Table of Contents
- What is Clustering?
- Different Clustering Methods
- What is K-means Clustering?
- Video Tutorial
1 What is Clustering?
- Clustering is one of the primary domain of machine learning like regression and classification and testing. Clustering is one of the main domains of machine learning in which the data needed to be kept in a group of similar data functions.
- For example, if you have squares and circles given inside the data you need to cluster all the squares together and all circles together.
2 Different Clustering Methods
Clustering is an unsupervised learning mechanism in which the target variable is not given but the algorithm automatically processes and looks for the clusters that are present inside a data. So, talking about one of the approaches given to clustering is k-means clustering and another approach for clustering which is highly popular is hierarchical clustering. Both of those approaches works close to perfect in most cases.
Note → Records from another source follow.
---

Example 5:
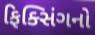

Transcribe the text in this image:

ફિક્સિંગનો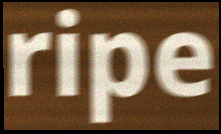
ripe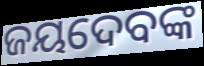
ଜୟଦେବଙ୍କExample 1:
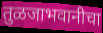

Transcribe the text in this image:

तुळजाभवानीचा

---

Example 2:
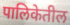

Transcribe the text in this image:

पालिकेतील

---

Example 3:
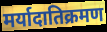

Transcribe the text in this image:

In this blog, we talk about k-means clustering.
3 What is K-means Clustering?
k-means clustering consists of two major words k and mean. Where K is the number of clusters that you want to group and mean is the centroid or the mean of the distance. In the image, we can see we have two clusters that are green and red.
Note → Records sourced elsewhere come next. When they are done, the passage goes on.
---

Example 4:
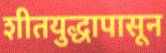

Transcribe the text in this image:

शीतयुद्धापासून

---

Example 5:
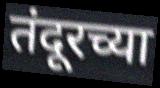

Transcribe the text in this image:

तंदूरच्याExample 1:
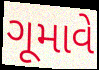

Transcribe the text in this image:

ગૂમાવે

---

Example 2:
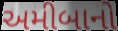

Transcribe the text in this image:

અમીબાનો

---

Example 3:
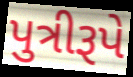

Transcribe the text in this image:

પુત્રીરૂપે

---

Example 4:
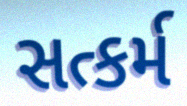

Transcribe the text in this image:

સત્કર્મ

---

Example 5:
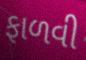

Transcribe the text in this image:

ફાળવીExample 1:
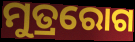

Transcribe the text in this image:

ମୁତ୍ରରୋଗ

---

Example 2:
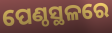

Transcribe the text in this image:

ପେଣ୍ଠସ୍ଥଳରେ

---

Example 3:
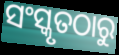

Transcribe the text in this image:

ସଂସ୍କୃତଠାରୁ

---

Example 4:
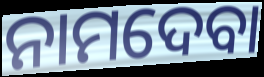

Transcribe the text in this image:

ନାମଦେବା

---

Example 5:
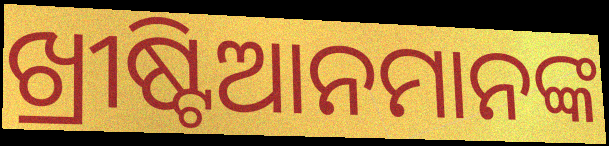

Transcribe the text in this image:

ଖ୍ରୀଷ୍ଟିଆନମାନଙ୍କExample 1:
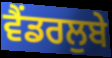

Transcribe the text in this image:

ਵੈਂਡਰਲੁਬੇ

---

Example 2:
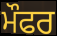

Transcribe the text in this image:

ਮੌਫਰ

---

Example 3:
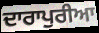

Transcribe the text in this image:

ਦਾਰਾਪੁਰੀਆ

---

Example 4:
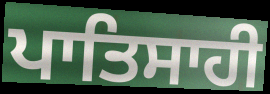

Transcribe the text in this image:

ਪਾਤਿਸਾਹੀ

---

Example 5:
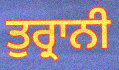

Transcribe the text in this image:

ਤੁਰ੍ਰਾਨੀ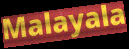
Malayala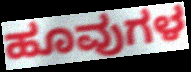
ಹೂವುಗಳ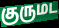
குருமட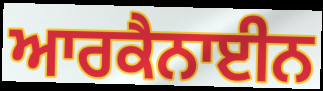
ਆਰਕੈਨਾਈਨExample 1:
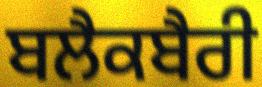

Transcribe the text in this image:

ਬਲੈਕਬੈਰੀ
The point in the middle of the red area and the green area is known as the centroid of the two clusters. k-means clustering takes examples of two distances. One is the Manhattan distance and the second is the Euclidean distance.
Now let’s take the example.
Here we are using Iris dataset to implement this model.
- Now usually what happened with supervised learning was we were taking the Y as a target variable in which the training data which we were providing was telling if an instance is having a specific value or indication it leads to a specific kind of output or the target.
- But that practice is not applied in clustering since it is not a supervised learning algorithm. Now machine learning has three major classifications of supervised and reinforcement learning. And clustering comes in unsupervised since no target is given. So, we are just taking the x value while loading the data from the dataset, no y value.
- So, Now in the data we already know that we have two clusters but for example, if you are given a completely new data set how would you come to realize what is the optimal number of data set or the clusters that are required for it?
- That can be done using the elbow method.
- Now the elbow method gives us a steep curve in which the clustered squared sum is given. Now when the number of clusters is increased we see a sudden fall in the curve and making an arrow-like elbow. Now we have to select the path where the fall or the slope value is not that high.
- In this plot shown above, for the clusters from ‘0’ to ‘2’, we have a very downfall that cannot be taken and from ‘2’ the slope changes, and at ‘3’ it gets started with a normal curve. So, the optimal number of clusters that we’ll be taking in this part is ‘3’.So, we pass the number of clusters as ‘3’. Now we predict the fit value of x.
We try to predict the y_means bypassing the x into the fit_predict function. It is always better to see the model by plotting. So we plot the model using the plot function.
When we give plt.legend it gives the labels of colours shown in the plot.
So, this is all about K-means Clustering.